La gestion de la crise migratoire pointée du doigt

Viennent ensuite les conséquences de son geste, la presse, les journalistes, l’incapacité de travail, il devient taciturne décrit l’avocat : "Sa femme ne le reconnaît pas. Il se sent moche, nul, il entend, il lit ce qu’on dit de lui, de cette affaire. Il ne porte pas seulement le poids de la mort d’un enfant, qu’il le veuille ou non, il porte les cris "justice pour Mawda"".
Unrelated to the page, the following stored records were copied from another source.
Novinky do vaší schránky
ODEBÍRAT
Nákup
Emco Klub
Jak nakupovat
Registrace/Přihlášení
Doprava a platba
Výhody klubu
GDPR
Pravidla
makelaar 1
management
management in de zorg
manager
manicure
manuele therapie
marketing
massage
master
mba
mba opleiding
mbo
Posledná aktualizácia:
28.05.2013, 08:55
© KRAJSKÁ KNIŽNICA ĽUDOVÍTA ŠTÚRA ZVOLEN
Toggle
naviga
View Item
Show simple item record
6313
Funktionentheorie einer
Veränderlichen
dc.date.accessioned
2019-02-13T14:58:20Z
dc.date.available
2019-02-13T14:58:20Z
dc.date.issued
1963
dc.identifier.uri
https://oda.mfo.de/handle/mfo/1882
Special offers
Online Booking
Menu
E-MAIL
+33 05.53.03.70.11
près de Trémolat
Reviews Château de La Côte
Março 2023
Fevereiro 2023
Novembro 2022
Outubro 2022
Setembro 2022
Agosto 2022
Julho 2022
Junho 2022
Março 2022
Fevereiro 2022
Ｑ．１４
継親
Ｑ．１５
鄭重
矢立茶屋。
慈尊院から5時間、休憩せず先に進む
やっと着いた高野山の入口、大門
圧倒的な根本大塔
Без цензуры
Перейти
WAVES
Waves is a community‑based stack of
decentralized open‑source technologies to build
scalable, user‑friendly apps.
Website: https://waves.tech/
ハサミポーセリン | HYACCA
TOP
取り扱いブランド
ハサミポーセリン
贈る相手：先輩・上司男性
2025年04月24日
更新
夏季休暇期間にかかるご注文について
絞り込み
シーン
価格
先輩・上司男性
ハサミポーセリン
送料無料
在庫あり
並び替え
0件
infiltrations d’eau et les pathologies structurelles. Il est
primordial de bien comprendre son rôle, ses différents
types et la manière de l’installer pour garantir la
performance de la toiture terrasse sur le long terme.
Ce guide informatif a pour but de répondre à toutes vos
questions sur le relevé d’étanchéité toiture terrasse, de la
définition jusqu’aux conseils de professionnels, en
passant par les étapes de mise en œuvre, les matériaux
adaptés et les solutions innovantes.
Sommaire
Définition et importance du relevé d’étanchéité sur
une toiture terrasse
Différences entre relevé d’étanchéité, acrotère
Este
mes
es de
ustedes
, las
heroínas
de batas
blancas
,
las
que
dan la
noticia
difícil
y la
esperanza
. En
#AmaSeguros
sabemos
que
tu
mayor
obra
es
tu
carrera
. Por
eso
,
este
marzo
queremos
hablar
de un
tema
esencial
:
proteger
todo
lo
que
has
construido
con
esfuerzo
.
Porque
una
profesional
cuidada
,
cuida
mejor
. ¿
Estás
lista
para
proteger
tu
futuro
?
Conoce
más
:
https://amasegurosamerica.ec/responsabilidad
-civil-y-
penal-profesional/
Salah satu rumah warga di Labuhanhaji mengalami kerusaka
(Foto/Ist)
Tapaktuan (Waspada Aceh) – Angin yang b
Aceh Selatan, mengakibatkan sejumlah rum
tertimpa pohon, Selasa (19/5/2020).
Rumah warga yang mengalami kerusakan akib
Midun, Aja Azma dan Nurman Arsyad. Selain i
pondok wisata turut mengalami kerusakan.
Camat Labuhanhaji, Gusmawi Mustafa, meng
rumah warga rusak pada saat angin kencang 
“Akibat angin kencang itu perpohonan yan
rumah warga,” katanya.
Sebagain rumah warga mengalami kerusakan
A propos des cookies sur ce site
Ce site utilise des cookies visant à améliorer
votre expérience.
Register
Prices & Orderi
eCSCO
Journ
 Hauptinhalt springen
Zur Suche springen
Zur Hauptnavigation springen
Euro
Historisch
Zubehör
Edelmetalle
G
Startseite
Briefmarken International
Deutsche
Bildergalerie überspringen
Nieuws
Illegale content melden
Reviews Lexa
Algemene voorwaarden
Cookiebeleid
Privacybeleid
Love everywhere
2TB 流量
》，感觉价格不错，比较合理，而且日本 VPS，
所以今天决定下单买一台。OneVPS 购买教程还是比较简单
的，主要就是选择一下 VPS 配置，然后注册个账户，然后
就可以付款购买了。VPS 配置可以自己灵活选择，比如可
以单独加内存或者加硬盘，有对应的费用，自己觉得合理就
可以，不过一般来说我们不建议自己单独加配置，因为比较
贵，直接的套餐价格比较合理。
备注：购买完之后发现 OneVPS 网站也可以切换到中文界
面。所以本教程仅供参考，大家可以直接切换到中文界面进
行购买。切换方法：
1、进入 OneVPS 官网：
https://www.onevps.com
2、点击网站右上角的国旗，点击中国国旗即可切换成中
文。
Et l’avocat d’ajouter cette sentence qui semble s’adresser à l’Etat belge ou au gouvernement en place à l’époque : "Il porte le poids d’une migration mal gérée en Belgique et en Europe. Un poids qui le dépasse et qui l’écrase depuis deux ans".

Plaider l’acquittement

Les parties civiles n’ont pas le monopole de l’humanité ajoute l’avocat : "nous parlons tous d’un drame humain, rendre la justice, c’est entendre que Victor ne comparait pas en tenue de policier, mais en tant qu’être humain, issu de l’immigration portugaise, mari, papa et traumatisé par la mort de Mawda", indique l’avocat avant d’en venir aux aspects plus techniques de sa plaidoirie. Il plaide l’acquittement ou à titre subsidiaire la suspension du prononcé.